New insights into the Sr isotope budget from stable-Sr isotope fractionation in gypsum

The geochemical cycle of strontium (Sr) is closely tied to the long-term inorganic cycle of carbon since the budgets of both elements are controlled by similar natural processes such as volcanism, continental weathering, and carbonates precipitation. As carbon dioxide is an important greenhouse gas, new insights into its cycle are fundamental for understanding climate variations in the past. Sr isotopes are a promising tool to advance our knowledge of the oceanic budget of Sr and, ultimately, the processes controlling long-term changes in atmospheric carbon dioxide and climate. While the widely used radiogenic strontium isotopes (⁸⁷Sr/⁸⁶Sr) can trace the oceanic Sr input fluxes, the stable-Sr isotope system (δ^88/86Sr) is responsive to both oceanic input and output fluxes of Sr. Gypsum (CaSO₄∙2H₂O) is an evaporitic mineral containing significant concentrations of Sr reaching up to thousands ppm. The geological record contains information about numerous events of the formation of marine evaporitic giants, in which gypsum is one of the most volumetrically important rocks. Given the remarkable sizes of evaporite reservoirs and the considerable content of Sr in gypsum, this rock can play an important role in the cycling of Sr and its oceanic isotope budget. This study focuses on quantifying the fractionation of stable Sr isotopes during gypsum precipitation to address open questions regarding 1) the suitability of gypsum as an archive for seawater δ^88/86Sr, 2) the potential impact of the evaporite sink on the global seawater δ^88/86Sr, and 3) the role of marine evaporite rocks in the continental cycle of Sr.

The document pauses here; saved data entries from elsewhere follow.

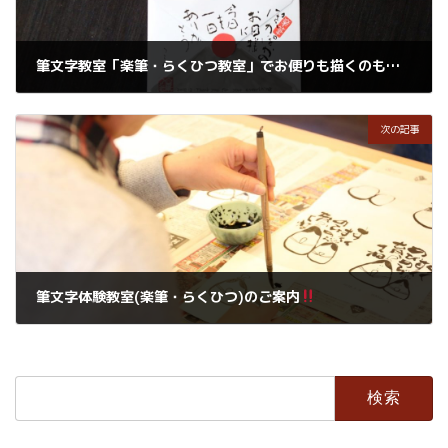
筆文字教室「楽筆・らくひつ教室」でお便りも描くのも楽しくなるよ
2018年3月6日
次の記事
筆文字体験教室(楽筆・らくひつ)のご案内
2018年3月10日
検
索: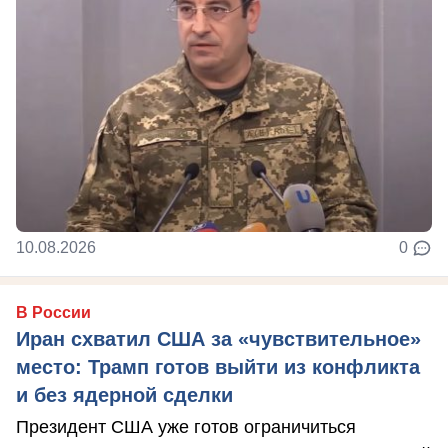
10.08.2026
0
В России
Иран схватил США за «чувствительное»
место: Трамп готов выйти из конфликта
и без ядерной сделки
Президент США уже готов ограничиться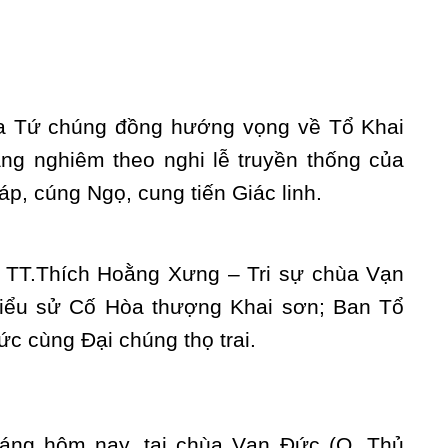
ủa Tứ chúng đồng hướng vọng về Tổ Khai
ang nghiêm theo nghi lễ truyền thống của
áp, cúng Ngọ, cung tiến Giác linh.
, TT.Thích Hoằng Xưng – Tri sự chùa Vạn
Tiểu sử Cố Hòa thượng Khai sơn; Ban Tổ
c cùng Đại chúng thọ trai.
sáng hôm nay, tại chùa Vạn Đức (Q. Thủ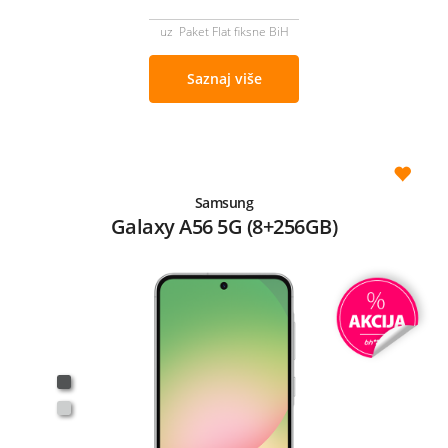
uz Paket Flat fiksne BiH
Saznaj više
Samsung
Galaxy A56 5G (8+256GB)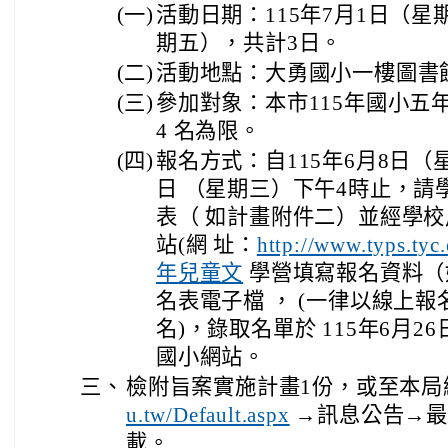
(一)
活動日期：115年7月1日（星
期五），共計3日。
(二)
活動地點：大勇國小一樓圖書
(三)
參加對象：本市115年國小五
4 名為限。
(四)
報名方式：自115年6月8日（
日 （星期三）下午4時止，請
表（ 如計畫附件二）並經學
站(網 址：
http://www.typs.
年兒童文
學營填寫報名資料（
名表電子檔 ， (一律以線上
名)，錄取名單於 115年6月
國小網站。
三、
檢附旨案實施計畫1份，或至本局
u.tw/Default.aspx
→訊息公告→最
載。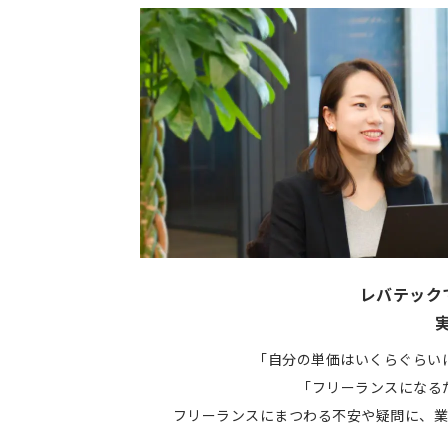
レバテック
「自分の単価はいくらぐらい
「フリーランスになる
フリーランスにまつわる不安や疑問に、業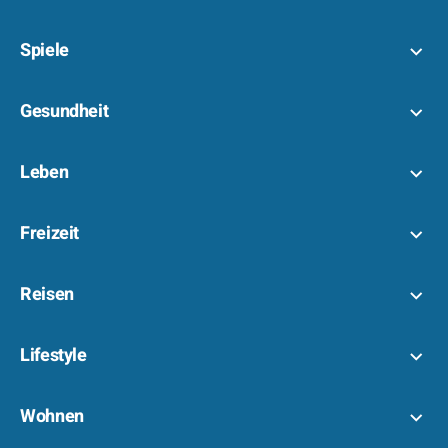
Spiele
Gesundheit
Leben
Freizeit
Reisen
Lifestyle
Wohnen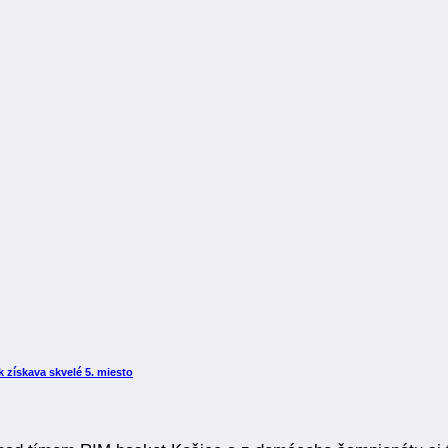
 získava skvelé 5. miesto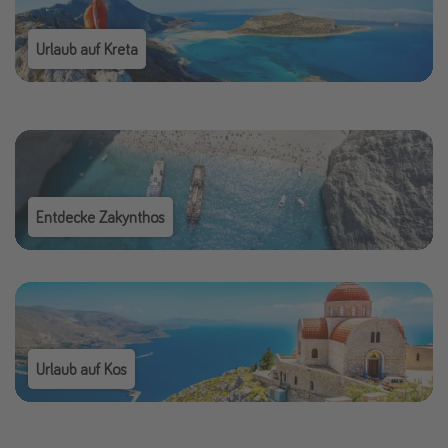
Urlaub auf Kreta
Entdecke Zakynthos
Urlaub auf Kos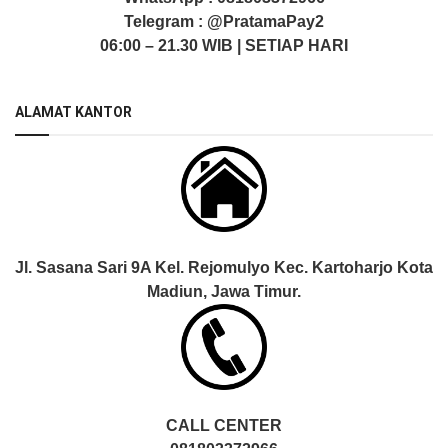
Telegram :
@PratamaPay2
06:00 – 21.30 WIB | SETIAP HARI
ALAMAT KANTOR
Jl. Sasana Sari 9A Kel. Rejomulyo Kec. Kartoharjo Kota
Madiun, Jawa Timur.
CALL CENTER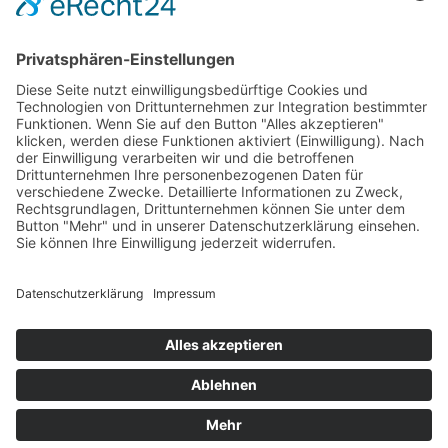
SERVICE
Versandkostentabelle
Blog
Erklärung zur Barrierefreiheit
Impressum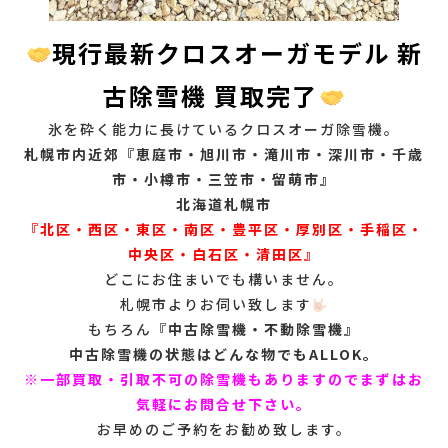
現行最新クロスオーガモデル 新
古除雪機 買取完了
氷を砕く能力に長けているクロスオーガ除雪機。
札幌市内近郊『恵庭市・旭川市・滝川市・深川市・千歳
市・小樽市・三笠市・留萌市』
北海道札幌市
『北区・西区・東区・南区・豊平区・厚別区・手稲区・
中央区・白石区・清田区』
どこにお住まいでも構いません。
札幌市よりお伺い致します
もちろん『
中古除雪機・不動除雪機』
中古除雪機の状態はどんな物でもALLOK。
※一部買取・引取不可の除雪機もありますのでまずはお
気軽にお問合せ下さい。
お早めのご予約をお勧め致します。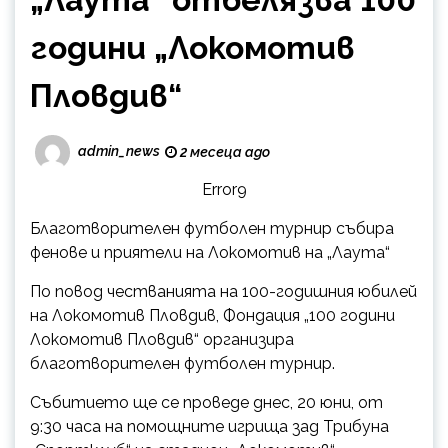
години „Локомотив
Пловдив“
admin_news
2 месеца ago
Error9
Благотворителен футболен турнир събира
фенове и приятели на Локомотив на „Лаута“
По повод честванията на 100-годишния юбилей
на Локомотив Пловдив, Фондация „100 години
Локомотив Пловдив“ организира
благотворителен футболен турнир.
Събитието ще се проведе днес, 20 юни, от
9:30 часа на помощнumе игрища зад Трибуна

Gypsum samples were produced experimentally in the laboratory and outdoors by evaporating natural seawater, and Sr isotope fractionation was found empirically by analyzing δ^88/86Sr values of the precipitated solids and their respective solutions. Additionally, the experimental results were confirmed by studying natural samples, including modern gypsum and associated pore water from Dohat Faishakh Sabkha in Qatar and Messinian gypsum from Sicily.

The estimated typical Sr isotope fractionation in gypsum is 0.22±0.02‰. This positive value has the opposite direction compared to the negative Sr isotope fractionation in Ca-carbonate precipitation. However, the conducted experiments revealed a high variability of isotope fractionation values, ranging between 0.04‰ and 0.23‰ depending on the stirring environment. Therefore, the use of gypsum as an archive for δ^88/86Sr in past seawater must be approached with caution since robust reconstruction would require careful investigation of the studied natural samples and their precipitation environment. Furthermore, given the found isotope fractionation, during periods of intense evaporite formation, the removal of Sr to gypsum can serve as leverage for a detectable global seawater δ^88/86Sr change. Finally, weathering of gypsum is significantly affecting riverine δ^88/86Sr and can explain at least 25% of the gap between the δ^88/86Sr values of rivers (0.32‰ ^[3]) and source lithologies: carbonate (0.16-0.22‰ ^[2,4]) and silicate (~0.30‰ ^[1]) rocks.

[1] Charlier et al. (2012). EPSL. 329–330, 31–40.

[2] Krabbenhöft et al. (2010). GCA. 74, 4097–4109.

[3] Pearce et al. (2015). GCA. 157, 125–146.

[4] Vollstaedt et al. (2014). GCA. 128, 249–265.